Many programs are available that make getting a first home mortgage easy. National programs like the FHA (Federal Housing Administration), VA (Veterans Administration); RHCDS (Rural Housing and Community Development Service) are very helpful for getting a loan for the first time homebuyer. Many different institutions make mortgage loans, including banks, credit unions and mortgage companies. A first time home buyer program specifically tailored for low to moderate income families is offered in almost all the states. Courses in homeownership may be offered in your community or online. Make use of such resources to become an informed homebuyer.
Some of the criteria to be considered to borrow money to purchase a home include:
- A steady source of income and regular employment in the last two years.
- A manageable amount of debt and the ability to pay bills regularly.
- Some amount of savings to meet the down payment and closing costs.
- Afford mortgage and maintenance costs.
- Live in the house long enough to build some equity.

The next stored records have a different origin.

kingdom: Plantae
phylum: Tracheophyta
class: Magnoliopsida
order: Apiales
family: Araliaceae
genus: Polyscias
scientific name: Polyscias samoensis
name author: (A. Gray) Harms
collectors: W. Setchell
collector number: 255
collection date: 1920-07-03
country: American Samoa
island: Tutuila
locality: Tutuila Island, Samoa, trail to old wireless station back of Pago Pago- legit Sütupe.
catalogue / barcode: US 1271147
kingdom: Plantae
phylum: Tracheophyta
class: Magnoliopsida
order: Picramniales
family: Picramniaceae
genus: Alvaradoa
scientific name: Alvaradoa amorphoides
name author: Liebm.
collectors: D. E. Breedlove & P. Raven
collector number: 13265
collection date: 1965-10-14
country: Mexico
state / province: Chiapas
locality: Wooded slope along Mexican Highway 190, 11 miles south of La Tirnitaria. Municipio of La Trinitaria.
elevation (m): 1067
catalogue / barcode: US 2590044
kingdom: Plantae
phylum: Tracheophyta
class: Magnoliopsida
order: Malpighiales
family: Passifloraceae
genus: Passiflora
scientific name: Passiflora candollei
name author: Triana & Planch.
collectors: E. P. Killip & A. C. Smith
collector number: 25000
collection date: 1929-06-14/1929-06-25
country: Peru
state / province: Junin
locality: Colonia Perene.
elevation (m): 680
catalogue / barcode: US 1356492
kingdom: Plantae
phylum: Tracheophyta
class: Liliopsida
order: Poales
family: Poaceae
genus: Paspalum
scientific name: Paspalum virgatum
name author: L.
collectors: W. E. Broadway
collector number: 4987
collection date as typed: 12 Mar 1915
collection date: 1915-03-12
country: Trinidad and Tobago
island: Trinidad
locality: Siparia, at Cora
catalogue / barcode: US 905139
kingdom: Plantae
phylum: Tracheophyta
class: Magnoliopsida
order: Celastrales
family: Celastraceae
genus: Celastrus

- Take into account other priorities.
What Kind of Loan Should I Use?
There are two broad categories of mortgages: fixed and adjustable rate. All mortgages fall into one of these two categories. In a fixed rate mortgage, the interest rate is the same throughout the term of the mortgage. In an adjustable rate mortgage, the interest rate is subject to changes throughout the term of the mortgage after an initial fixed period of years. Within these two broad categories, there are many different types of mortgages. Each loan is designed to cater to people in different financial situations. Many of which are for the first home buyer.
For most people, the mortgage payment may include three parts:
- A payment on the principal of the loan (that is, the amount borrowed);
- A payment on the interest;
- Payments into a special account (called an escrow account) that your lender maintains to pay for things like your hazard insurance and property taxes.
These elements are called P.I.T.I. (Principal-Interest-Taxes-Insurance).
The closing is the actual settlement of the loan. The mortgage lender gives an estimate of the closing costs, the monthly payment and other mortgage costs, usually within three business days after applying. The settlement process is governed by the Real Estate Settlement Procedures Act (RESPA) of 1974. The lender is required by RESPA to give the borrower a Good Faith Estimate of the settlement costs that he or she is likely to encounter.